WHAT TO WORK ON - Write out exactly the lines of the material below, beginning at the top and ending at the line that contains "(cm2) | 4.6 cm2 |".

DATASET ENTRIES -
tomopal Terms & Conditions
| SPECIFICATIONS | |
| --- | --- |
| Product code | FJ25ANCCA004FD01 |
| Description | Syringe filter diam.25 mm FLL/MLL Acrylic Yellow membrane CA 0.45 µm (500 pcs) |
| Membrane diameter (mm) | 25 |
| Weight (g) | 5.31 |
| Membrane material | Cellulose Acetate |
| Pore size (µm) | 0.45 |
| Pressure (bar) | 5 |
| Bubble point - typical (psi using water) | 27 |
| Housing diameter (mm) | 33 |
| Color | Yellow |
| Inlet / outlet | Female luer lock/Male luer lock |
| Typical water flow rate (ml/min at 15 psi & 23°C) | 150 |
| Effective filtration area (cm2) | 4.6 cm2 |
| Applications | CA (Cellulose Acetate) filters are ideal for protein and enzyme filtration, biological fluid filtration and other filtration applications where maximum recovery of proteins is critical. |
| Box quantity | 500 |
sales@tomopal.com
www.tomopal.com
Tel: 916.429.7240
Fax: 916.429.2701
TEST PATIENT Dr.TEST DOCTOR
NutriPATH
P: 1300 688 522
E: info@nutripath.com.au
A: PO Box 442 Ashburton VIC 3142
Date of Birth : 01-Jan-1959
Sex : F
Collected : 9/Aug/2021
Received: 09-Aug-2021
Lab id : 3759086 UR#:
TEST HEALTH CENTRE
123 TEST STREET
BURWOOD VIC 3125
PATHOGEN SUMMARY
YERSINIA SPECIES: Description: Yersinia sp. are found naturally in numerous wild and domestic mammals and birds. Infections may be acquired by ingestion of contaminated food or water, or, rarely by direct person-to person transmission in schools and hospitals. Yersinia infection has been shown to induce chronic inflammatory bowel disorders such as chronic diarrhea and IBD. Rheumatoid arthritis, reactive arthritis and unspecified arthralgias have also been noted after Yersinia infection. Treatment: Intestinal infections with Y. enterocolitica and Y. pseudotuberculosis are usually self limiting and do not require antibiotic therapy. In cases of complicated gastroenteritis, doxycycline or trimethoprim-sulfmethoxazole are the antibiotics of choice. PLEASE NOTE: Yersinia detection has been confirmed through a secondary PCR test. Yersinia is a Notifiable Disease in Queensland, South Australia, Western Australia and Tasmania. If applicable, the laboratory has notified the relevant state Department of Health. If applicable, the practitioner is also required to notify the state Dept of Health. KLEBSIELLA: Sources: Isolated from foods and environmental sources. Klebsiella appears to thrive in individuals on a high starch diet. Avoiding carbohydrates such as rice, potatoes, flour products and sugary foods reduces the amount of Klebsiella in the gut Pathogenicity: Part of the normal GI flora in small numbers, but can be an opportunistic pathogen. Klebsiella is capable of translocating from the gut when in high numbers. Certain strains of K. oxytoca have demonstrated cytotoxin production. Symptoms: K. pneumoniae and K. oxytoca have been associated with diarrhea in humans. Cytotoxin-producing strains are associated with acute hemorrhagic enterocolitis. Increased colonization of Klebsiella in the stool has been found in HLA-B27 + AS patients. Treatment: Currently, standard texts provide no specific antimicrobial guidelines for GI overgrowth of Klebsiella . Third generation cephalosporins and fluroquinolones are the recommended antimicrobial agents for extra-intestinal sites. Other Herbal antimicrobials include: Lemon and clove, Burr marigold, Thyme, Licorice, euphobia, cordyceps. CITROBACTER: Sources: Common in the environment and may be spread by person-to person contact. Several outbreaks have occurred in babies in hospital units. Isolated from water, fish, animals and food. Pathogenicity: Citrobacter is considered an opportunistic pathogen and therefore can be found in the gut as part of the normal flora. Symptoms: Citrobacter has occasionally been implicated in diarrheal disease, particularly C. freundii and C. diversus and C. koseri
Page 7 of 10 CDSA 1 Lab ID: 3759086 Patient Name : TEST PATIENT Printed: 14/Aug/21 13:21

EXERCISE ANSWER -
tomopal Terms & Conditions
| SPECIFICATIONS | |
| --- | --- |
| Product code | FJ25ANCCA004FD01 |
| Description | Syringe filter diam.25 mm FLL/MLL Acrylic Yellow membrane CA 0.45 µm (500 pcs) |
| Membrane diameter (mm) | 25 |
| Weight (g) | 5.31 |
| Membrane material | Cellulose Acetate |
| Pore size (µm) | 0.45 |
| Pressure (bar) | 5 |
| Bubble point - typical (psi using water) | 27 |
| Housing diameter (mm) | 33 |
| Color | Yellow |
| Inlet / outlet | Female luer lock/Male luer lock |
| Typical water flow rate (ml/min at 15 psi & 23°C) | 150 |
| Effective filtration area (cm2) | 4.6 cm2 |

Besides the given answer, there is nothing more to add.